Havia motivos de sobras para o pedido do diplomata alemão. Os danos materiais sofridos pelo Graf Spee eram imensos e urgentes. O casco da embarcação, por exemplo, estava bastante avariado,efaltava-lhe combustível. Além disso,os danos humanos também impressionavam: o combate deixara cerca de 60 tripulantes feridos e 36 mortos.
Qual seria a posição das autoridades uruguaias? Autorizariam elas a realização do conserto da embarcação alemã? Como os governos dos principais países sul-americanos, entre os quais o Brasil, acompanharam aquela situação? Eis o que vamos tentar responder.
Desconfiança no ar
O ministro britânico em Montevidéu, Eugen Millington-Drake, baseado na Convenção de Havana, ratificada por Uruguai e demais países americanos, insistiu que o barco alemão fosse aprisionado junto com a sua tripulação até o final da guerra. Mas não foi o que aconteceu. Após uma análise dos danos causados ao Graf Spee, uma comissão técnica uruguaia estimou o prazo de 72 horas para as reparações do encouraçado. Essa mesma comissão destacou (talvez para acalmar os ânimos de todos) que, apesar da sua navegabilidade parecer intacta, seu poderio bélico estava fortemente reduzido, senão aniquilado.
No dia 16 de dezembro, o chanceler brasileiro, Oswaldo Aranha, seguindo a declaração preliminar dos EUA, numa ação continental sobre a violação da zona marítima continental, na forma da Declaração do Panamá, oficializou o apoio ao governo uruguaio. Neste documento, Aranha destacava que, por ser uma zona marítima de interesse do Brasil, da Argentina e do Uruguai, os governos brasileiro e argentino apoiariam as decisões do Uruguai. Aranha tinha proposto à Argentina uma ação combinada política e militarmente no sentido de cooperar com o Uruguai caso os alemães desrespeitassem a soberania uruguaia.

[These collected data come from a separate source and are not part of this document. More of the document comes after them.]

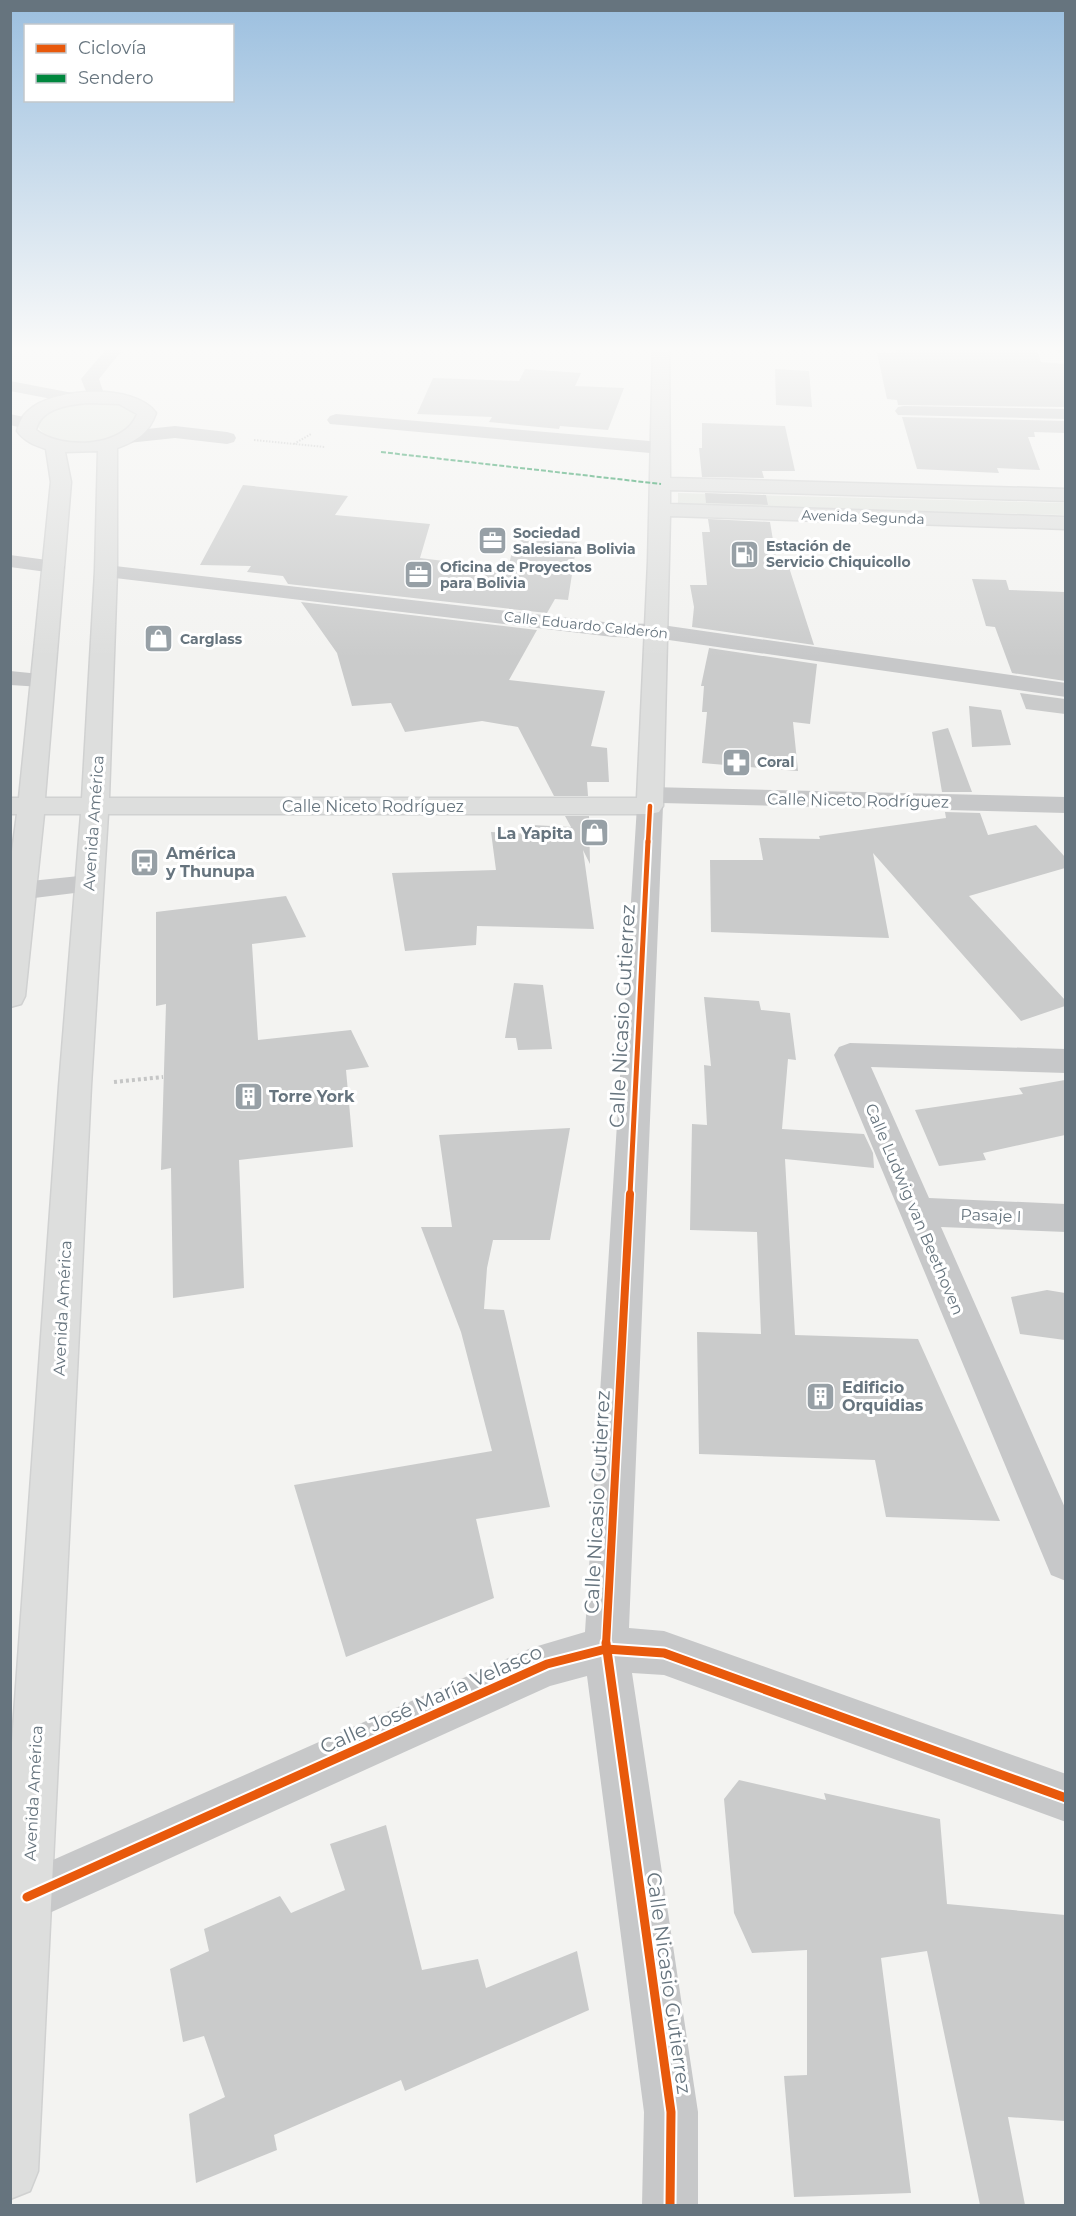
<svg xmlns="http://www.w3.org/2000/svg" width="1076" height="2216" font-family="Montserrat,sans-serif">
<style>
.green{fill:#e2e5e0}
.building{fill:#cacbcb}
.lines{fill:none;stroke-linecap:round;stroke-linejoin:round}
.major-casing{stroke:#d0d1d1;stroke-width:3}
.path-far1{stroke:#c5c6c6;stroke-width:2;stroke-dasharray:1.5 1.5;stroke-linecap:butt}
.path{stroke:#c5c6c6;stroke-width:4;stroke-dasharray:3 3;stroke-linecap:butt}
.minor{fill:#c7c8c9;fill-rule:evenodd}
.major{fill:#dddedd;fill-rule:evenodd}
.quiet{stroke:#00873e;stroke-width:2;stroke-dasharray:5 2;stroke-linecap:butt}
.cycleway-far3-casing{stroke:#fff;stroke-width:8}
.cycleway-far2-casing{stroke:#fff;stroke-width:9}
.cycleway-far1-casing{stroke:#fff;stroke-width:11}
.cycleway-casing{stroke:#fff;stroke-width:13}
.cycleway-far3{stroke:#e8590c;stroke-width:4.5}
.cycleway-far2{stroke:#e8590c;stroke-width:5}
.cycleway-far1{stroke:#e8590c;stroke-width:8}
.cycleway{stroke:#e8590c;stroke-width:9}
.labels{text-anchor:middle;stroke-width:6;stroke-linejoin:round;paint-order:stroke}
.far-street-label{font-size:14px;fill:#66747e;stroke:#fff}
.far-poi-label{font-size:14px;font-weight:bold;fill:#66747e;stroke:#fff;text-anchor:start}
.street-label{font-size:16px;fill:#66747e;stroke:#fff}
.poi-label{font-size:16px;font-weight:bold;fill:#66747e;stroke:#fff;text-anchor:start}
.near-street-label{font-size:20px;fill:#66747e;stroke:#fff}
</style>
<rect width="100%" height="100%" fill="#f3f3f1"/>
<!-- green -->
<g class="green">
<path d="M91 401C100 402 110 402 119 404 129 406 142 415 132 425 115 444 53 450 38 427 44 406 73 404 91 401Z"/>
<polygon points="678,493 1065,503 1065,515 678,505"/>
</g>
<!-- building -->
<g class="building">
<polygon points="894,348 1037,350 1041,362 1065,364 1065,407 898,405 897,400 887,399 877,353 896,353"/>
<polygon points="525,369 581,373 575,386 624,388 608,430 560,426 559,429 489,422 492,417 417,414 433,378 519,381"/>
<polygon points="775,369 809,371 812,407 776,405"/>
<polygon points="902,417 1065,421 1065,433 1034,432 1035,437 1028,437 1040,470 997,468 999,473 917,469"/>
<polygon points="702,423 785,426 795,471 762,471 764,478 702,477 699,448 702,448"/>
<polygon points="243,485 348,496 335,515 430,524 420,558 508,569 515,539 577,542 568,600 555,599 547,613 288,584 283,576 247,572 251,566 200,565"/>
<polygon points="705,493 766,495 768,505 706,503"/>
<polygon points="708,519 770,522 776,558 786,558 814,645 692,627 694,607 690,585 707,585 702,532 710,532"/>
<polygon points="972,579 1006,580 1009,590 1065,592 1065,681 1012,673 995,627 986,626"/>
<polygon points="301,602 537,630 509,680 605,691 591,746 607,748 609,782 587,782 588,796 554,796 518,727 482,721 405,732 391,703 352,706 337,653"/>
<polygon points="709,648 817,664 810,724 793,722 798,771 702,763 707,712 702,712 704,686 701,686"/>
<polygon points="1020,693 1065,699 1065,714 1026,709"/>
<polygon points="969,706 1001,710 1011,745 972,747"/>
<polygon points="948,728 972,792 942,792 932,732"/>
<polygon points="945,812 980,813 988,835 1036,825 1065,857 1065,868 969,896 1065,1000 1065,1006 1021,1021 873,853 889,938 711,932 710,860 763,860 759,838 820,839 819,836 946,818"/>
<polygon points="565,816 589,816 590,864 583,850 594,929 477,926 476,945 405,951 392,873 496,870 491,832 531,834 531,825 571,827"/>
<polygon points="286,896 306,937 252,944 258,1040 351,1030 369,1067 346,1070 353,1147 239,1160 244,1288 173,1298 171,1168 161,1170 166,1004 156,1006 156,912"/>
<polygon points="514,983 543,985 552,1049 518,1050 516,1038 505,1038"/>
<polygon points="704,997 759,1001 761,1010 790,1013 796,1060 788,1059 782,1129 864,1134 873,1153 874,1168 785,1159 795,1335 918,1339 1000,1521 886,1517 875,1460 699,1454 697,1332 761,1334 757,1232 690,1230 692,1124 707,1125 704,1065 711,1066"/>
<polygon points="1065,1080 1065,1135 983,1153 986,1160 939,1166 915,1110 1023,1094 1019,1088"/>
<polygon points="570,1128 550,1240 493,1240 487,1268 484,1309 504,1310 550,1507 476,1519 494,1598 346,1657 294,1485 492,1451 461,1332 421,1227 452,1227 439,1135"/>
<polygon points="1047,1290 1065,1293 1065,1340 1020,1334 1011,1297"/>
<polygon points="739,1780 826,1800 824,1793 940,1819 947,1904 1065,1915 1065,2121 1008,2117 1025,2205 980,2205 927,1951 881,1958 911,2193 794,2197 784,2076 807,2075 807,1950 752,1953 734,1913 724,1799"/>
<polygon points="386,1825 422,1970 478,1959 486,1988 577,1951 589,2010 405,2091 401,2080 274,2135 277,2150 196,2183 189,2114 225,2097 204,2036 183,2042 170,1969 209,1951 204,1929 280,1896 291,1913 345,1890 330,1844"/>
</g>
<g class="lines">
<defs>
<path id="major" d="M653 348H669L670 478 1066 489V501L670 490V504L1066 517V529L670 516 663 806 659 812 650 814H108L91 1086 38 2171 30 2191 10 2199V1770L59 1086 81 814H44L25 996 21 1004 10 1007V866L17 814H10V798H19L51 482 46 449C34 445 24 441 17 431 19 423 22 416 28 411 53 387 135 383 156 413 149 433 137 441 117 448V571L109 798H637L648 562ZM87 403 119 404 137 414C125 448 61 450 36 430 41 408 68 405 87 403ZM98 451 95 571 82 798H45L71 482 65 452Z"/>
</defs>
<!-- major casing -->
<use href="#major" class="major-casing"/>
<!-- path-far1 -->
<g class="path-far1">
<polyline points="254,440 325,447"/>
<polyline points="294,444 311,434"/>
</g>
<!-- path -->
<polyline class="path" points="114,1082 163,1077"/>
<!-- minor -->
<g class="minor">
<polygon points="107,348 124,348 99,379 105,397 102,401 90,401 81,379"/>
<polygon points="1057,348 1066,348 1066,353 1059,352"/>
<polygon points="10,381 78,394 84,395 87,399 84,403 78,404 10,391"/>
<polygon points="904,406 1066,409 1066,419 898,415 895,411 898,407"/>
<polygon points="10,414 33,419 35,423 33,427 26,429 10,425"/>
<polygon points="336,414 661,442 668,444 670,448 668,452 661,454 330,424 327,420 330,416"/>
<polygon points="175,426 227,432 234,434 236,438 234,442 227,444 175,438 128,443 121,441 119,437 121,433 128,431"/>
<polygon points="10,555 62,562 65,567 62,572 54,573 10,567"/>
<polygon points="106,565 613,623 655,624 1066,683 1066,697 655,638 613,637 98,576 95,571 98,566"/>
<polygon points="10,671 50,675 54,680 50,685 42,687 10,685"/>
<polygon points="650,787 1066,797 1066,813 661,803 663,806 629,1628 664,1631 1066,1774 1066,1822 664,1675 632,1673 698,2112 698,2206 642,2206 644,2112 587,1676 550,1686 45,1915 27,1922 10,1915 10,1879 531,1648 585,1632 637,806 641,800 637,795 641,789"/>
<polygon points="89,875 99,878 103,884 99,890 26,899 10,904 11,883"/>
<polygon points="850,1043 1066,1049 1066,1073 871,1067 929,1198 1066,1204 1066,1232 941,1227 1066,1510 1066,1581 1051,1575 834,1055 839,1047"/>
</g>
<!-- major -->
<use href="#major" class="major"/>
<!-- quiet -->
<polyline class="quiet" points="381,452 661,484"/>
<defs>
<polyline id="cycleway-far3" points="648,843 650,806"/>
<polyline id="cycleway-far2" points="630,1195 648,841"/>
<polyline id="cycleway-far1" points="606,1645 630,1194"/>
<g id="cycleway">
<polyline points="606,1643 671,2112 670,2206"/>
<polyline points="27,1897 547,1664 606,1649 664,1653 1066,1798"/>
</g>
</defs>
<!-- cycleway-far3 casing -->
<use href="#cycleway-far3" class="cycleway-far3-casing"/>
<!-- cycleway-far2 casing -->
<use href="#cycleway-far2" class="cycleway-far2-casing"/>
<!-- cycleway-far1 casing -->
<use href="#cycleway-far1" class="cycleway-far1-casing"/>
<!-- cycleway casing -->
<use href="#cycleway" class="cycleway-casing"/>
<!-- cycleway-far3 -->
<use href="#cycleway-far3" class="cycleway-far3"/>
<!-- cycleway-far2 -->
<use href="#cycleway-far2" class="cycleway-far2"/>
<!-- cycleway-far1 -->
<use href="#cycleway-far1" class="cycleway-far1"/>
<!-- cycleway -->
<use href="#cycleway" class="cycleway"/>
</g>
<!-- sky -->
<linearGradient id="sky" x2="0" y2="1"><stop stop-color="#9bbfdf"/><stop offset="0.53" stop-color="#fafaf9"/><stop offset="1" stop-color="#fafaf9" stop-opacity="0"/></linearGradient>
<rect width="1076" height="658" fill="url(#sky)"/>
<!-- icons -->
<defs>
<symbol id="office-square" viewBox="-11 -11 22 22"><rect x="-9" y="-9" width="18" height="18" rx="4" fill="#97a0a6" stroke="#fff"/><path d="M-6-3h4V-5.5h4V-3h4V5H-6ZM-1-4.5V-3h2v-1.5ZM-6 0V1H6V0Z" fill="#fff"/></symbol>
<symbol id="fuel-square" viewBox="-11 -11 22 22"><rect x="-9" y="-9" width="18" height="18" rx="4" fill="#97a0a6" stroke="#fff"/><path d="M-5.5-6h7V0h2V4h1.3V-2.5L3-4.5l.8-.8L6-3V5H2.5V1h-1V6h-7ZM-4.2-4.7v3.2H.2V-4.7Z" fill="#fff"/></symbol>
<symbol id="shop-square" viewBox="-11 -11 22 22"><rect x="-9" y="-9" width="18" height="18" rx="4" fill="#97a0a6" stroke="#fff"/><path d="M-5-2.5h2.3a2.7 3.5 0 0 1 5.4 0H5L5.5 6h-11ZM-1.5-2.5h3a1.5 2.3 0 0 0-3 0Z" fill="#fff"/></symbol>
<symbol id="pharmacy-square" viewBox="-11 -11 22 22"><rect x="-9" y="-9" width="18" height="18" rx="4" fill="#97a0a6" stroke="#fff"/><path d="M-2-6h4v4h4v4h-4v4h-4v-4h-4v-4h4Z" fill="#fff"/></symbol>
<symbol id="bus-square" viewBox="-11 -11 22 22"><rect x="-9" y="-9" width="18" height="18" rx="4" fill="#97a0a6" stroke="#fff"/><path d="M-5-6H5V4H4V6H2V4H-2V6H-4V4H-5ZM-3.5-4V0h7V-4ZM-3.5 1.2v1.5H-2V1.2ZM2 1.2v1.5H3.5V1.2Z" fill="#fff"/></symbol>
<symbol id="building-square" viewBox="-11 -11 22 22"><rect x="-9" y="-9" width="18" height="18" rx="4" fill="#97a0a6" stroke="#fff"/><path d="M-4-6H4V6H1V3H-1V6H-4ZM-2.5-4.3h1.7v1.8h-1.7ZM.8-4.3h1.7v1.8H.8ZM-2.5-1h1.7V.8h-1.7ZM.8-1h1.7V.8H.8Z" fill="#fff"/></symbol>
</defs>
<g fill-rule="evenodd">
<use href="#office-square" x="476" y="524" width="33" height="33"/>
<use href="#fuel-square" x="728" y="538" width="33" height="33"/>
<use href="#office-square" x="402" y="558" width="33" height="33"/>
<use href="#shop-square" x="142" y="622" width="33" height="33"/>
<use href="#pharmacy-square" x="720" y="746" width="33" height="33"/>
<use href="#shop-square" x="578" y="816" width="33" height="33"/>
<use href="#bus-square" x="128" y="846" width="33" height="33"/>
<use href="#building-square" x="232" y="1080" width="33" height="33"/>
<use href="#building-square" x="804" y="1380" width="33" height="33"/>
</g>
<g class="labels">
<!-- far-street labels -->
<g class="far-street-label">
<text transform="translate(863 517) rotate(2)" y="5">Avenida Segunda</text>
<text transform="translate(586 625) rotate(6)" y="5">Calle Eduardo Calderón</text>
</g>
<!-- far-poi labels -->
<g class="far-poi-label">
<text x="513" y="538">Sociedad<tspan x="513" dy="16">Salesiana Bolivia</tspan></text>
<text x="766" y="551">Estación de<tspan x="766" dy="16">Servicio Chiquicollo</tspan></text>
<text x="440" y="572">Oficina de Proyectos<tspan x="440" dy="16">para Bolivia</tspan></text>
<text x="180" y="644">Carglass</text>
<text x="757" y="767">Coral</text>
</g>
<!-- street labels -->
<g class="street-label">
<text transform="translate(858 800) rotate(1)" y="6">Calle Niceto Rodríguez</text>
<text x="373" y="812">Calle Niceto Rodríguez</text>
<text transform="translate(93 823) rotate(-86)" y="6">Avenida América</text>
<text transform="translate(915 1209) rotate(67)" y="6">Calle Ludwig van Beethoven</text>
<text transform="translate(991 1215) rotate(2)" y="6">Pasaje I</text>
<text transform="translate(62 1308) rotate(-87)" y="6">Avenida América</text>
<text transform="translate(33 1793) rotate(-87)" y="6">Avenida América</text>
</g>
<!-- poi labels -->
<g class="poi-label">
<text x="573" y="839" text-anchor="end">La Yapita</text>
<text x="166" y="859">América<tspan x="166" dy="18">y Thunupa</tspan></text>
<text x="269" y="1102">Torre York</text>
<text x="842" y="1393">Edificio<tspan x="842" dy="18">Orquidias</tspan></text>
</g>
<!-- near-street labels -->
<g class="near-street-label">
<text transform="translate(622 1016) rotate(-87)" y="7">Calle Nicasio Gutierrez</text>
<text transform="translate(597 1502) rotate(-87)" y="7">Calle Nicasio Gutierrez</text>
<text transform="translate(431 1699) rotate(-24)" y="7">Calle José María Velasco</text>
<text transform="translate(669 1983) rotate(82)" y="7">Calle Nicasio Gutierrez</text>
</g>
</g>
<!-- border -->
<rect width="1076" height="2216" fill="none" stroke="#66747e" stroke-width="24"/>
<!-- legend -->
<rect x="24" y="24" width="210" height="78" fill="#ffffff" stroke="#c2c7cb" stroke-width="1.5"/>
<rect x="36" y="44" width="30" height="9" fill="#e8590c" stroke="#c2c7cb" stroke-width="1.5"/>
<text x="78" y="54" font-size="18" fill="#66747e">Ciclovía</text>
<rect x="36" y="74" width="30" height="9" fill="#00873e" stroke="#c2c7cb" stroke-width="1.5"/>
<text x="78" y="84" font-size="18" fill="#66747e">Sendero</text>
</svg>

Contando com a solidariedade continental, Alberto Guani, o chanceler uruguaio, reafirmou as decisões do governo uruguaio ao comandante alemão, que ameaçava não obedecer ao tempo estabelecido pelas autoridades uruguaias para as devidas manutenções do Graf Spee. Segundo um diplomata belga em Montevidéu, o encouraçado alemão tinha a bordo 60 tripulantes ingleses, dos quais seis eram capitães da marinha mercante dos 9 navios afundados. Todos acabaram liberados em Montevidéu.
Empresas se recusam a fazer o reparo
As tensões naqueles dias não se restringiram ao meio diplomático. Várias empresas de manutenção navais do Uruguai se recusaram a prestar serviços aos nazistas alemães. Não se sabe o motivo exatamente, mas vale a pena destacar que muitas dessas firmas tinham estreitas relações com industriais e comerciantes ingleses. Os alemães tiveram certeza de que a recusa tinha a ver com as “inteligentes atividades pessoais” de Millington-Drake.

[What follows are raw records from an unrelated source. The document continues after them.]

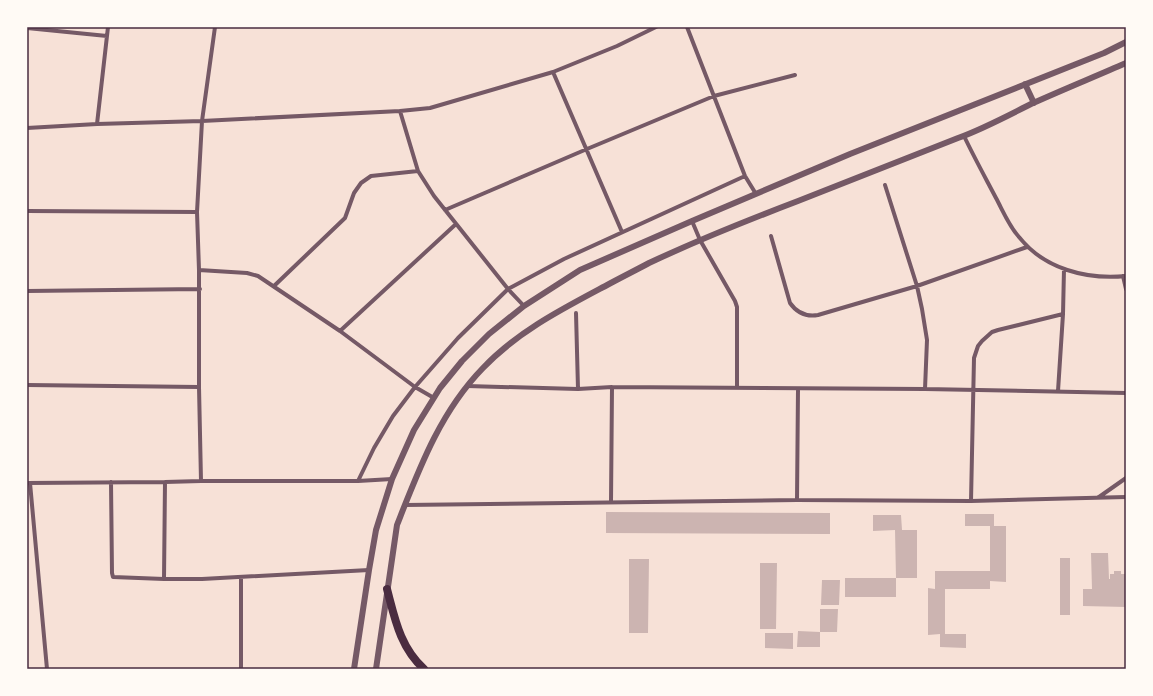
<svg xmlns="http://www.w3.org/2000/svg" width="1153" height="696" viewBox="0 0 1153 696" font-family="Inter,sans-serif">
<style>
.building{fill:#ccb4b1}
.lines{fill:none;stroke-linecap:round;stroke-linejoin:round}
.minor{stroke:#755966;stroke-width:4}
.tertiary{stroke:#755966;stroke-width:6}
.trunk{stroke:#4a2c40;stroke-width:8}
.neatline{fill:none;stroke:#4a2c40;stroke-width:1.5}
</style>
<rect width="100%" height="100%" fill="#f7e1d7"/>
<!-- building -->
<path class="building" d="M606 512 830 513V534L606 533Z
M965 514H994V526H1006V582L990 581V589H945V634H966V648L940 647V634L928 635V588L935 589V571H990V526H965Z
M873 515H901L902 530H917V578H896L895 530 873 531Z
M1091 553H1108L1109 579H1110V574H1114V571H1121V574H1126V607L1083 606V589H1092Z
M1060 558H1070V615H1060Z
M629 559H649L648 633H629Z
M760 563H777L776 629H760Z
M845 578H896V597H845Z
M822 580H840L839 605H821Z
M820 609H838L837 632H820Z
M798 631 820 632V647H797Z
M765 633H793V649L765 648Z"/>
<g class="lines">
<!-- minor -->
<path class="minor" d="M687 27 745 176 756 194
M27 28 107 36
M553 72 622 232
M400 111 430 108 553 72 617 46 656 27
M97 124 108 27
M27 128 97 124 202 121 400 111 418 171 434 196 508 289 524 306
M964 136C974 157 985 177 996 198 1003 211 1009 226 1019 237 1044 269 1087 280 1126 276
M885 185 917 286 922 309 927 340 925 389
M445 210 587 149 714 96 795 75
M27 211 197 212
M692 221 700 240 735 301 737 307V388
M771 236 790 303C797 313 806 317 818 315L917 286 1027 247
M199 270 247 273 258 276 340 331 415 387 434 398
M1123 276 1126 289
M274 286 345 218 354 193 361 183 371 176 418 171
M27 291 200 289
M576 313 578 389
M340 331 456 224
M27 385 199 387
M467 386 578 389 612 387 925 389 1126 393
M1058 391 1063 314 1064 269
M201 481 199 387V270L197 212 202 121 215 27
M358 481 374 448 393 416 415 387 458 338 508 289 564 259 745 176
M111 482 112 573 113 577 164 579H202L369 570
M27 483 165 482 201 481H358L392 479
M30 483 47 669
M1099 497 1126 478
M797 500 798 389
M971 501 974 358 978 346 982 341 992 332 998 330 1063 314
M611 502 612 387
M405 505 797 500 971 501 1126 497
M164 579 165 482
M241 669V577"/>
<!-- tertiary -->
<path class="tertiary" d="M1025 84 1034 103
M354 669 369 570 376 530 392 479 414 430 440 388 462 361 489 334 524 306 580 270 692 221 850 154 1104 53 1126 42
M376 669 397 525C419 469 440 412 483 368 518 331 564 308 609 284 622 277 636 270 649 263 698 240 748 220 798 201 851 180 905 159 958 138 983 129 1007 116 1031 104 1062 90 1094 77 1126 63"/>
<!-- trunk -->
<path class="trunk" d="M387 589C395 619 400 647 424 669"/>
</g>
<!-- border -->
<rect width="1153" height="696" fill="none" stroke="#fffaf5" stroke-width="56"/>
<rect x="28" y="28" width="1097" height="640" class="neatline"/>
</svg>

O jeito foi fazer o serviço todo por contra própria. Segundo o primeiro oficial de bordo da embarcação alemã, o capitão de corveta Rasenack, a tripulação do Graf Spee trabalhou “febrilmente para reparar os danos causados pela batalha. Os estaleiros locais não proporcionaram um único homem, um único parafuso, pois deviam obedecer às instruções de Millington-Drake, visto pertencerem a capitais britânicos”.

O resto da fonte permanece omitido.